* [Records supplied]:
※
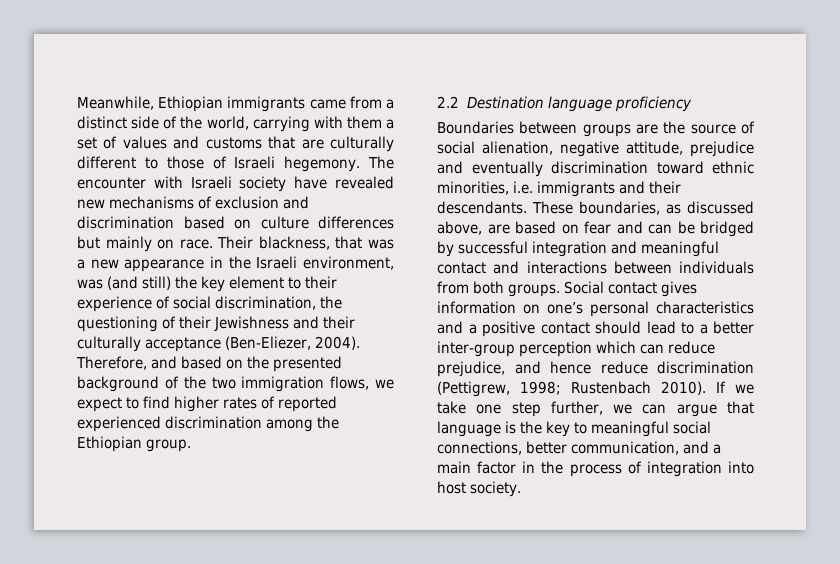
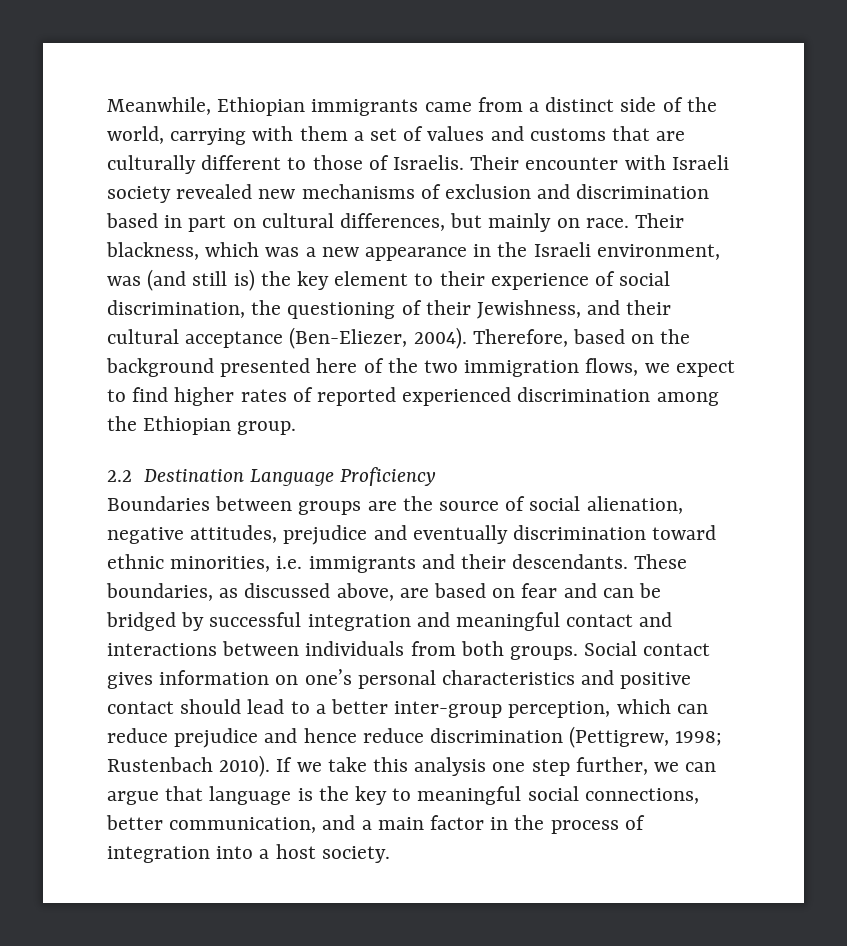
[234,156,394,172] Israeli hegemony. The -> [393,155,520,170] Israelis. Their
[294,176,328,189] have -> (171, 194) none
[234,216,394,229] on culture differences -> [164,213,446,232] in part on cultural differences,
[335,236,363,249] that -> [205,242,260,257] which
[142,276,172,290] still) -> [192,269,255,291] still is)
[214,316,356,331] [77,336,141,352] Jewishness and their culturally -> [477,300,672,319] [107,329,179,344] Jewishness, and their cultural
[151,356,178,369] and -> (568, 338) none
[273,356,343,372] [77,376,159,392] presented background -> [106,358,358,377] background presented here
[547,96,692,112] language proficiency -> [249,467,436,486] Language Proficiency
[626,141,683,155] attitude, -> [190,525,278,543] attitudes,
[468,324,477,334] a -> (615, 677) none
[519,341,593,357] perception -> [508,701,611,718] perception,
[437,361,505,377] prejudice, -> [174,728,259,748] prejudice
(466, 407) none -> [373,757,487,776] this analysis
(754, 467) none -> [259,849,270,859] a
※
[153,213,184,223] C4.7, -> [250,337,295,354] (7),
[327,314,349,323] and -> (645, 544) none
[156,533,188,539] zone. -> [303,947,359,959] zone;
※
* [What this task involves]: Reproduce, word for word and in full, only the lines above that start at the line with "[153,213,184,223] C4.7, ->" and run through the line with "[156,533,188,539] zone. ->", both ends included.

* [Problem solution]:
[153,213,184,223] C4.7, -> [250,337,295,354] (7),
[327,314,349,323] and -> (645, 544) none
[156,533,188,539] zone. -> [303,947,359,959] zone;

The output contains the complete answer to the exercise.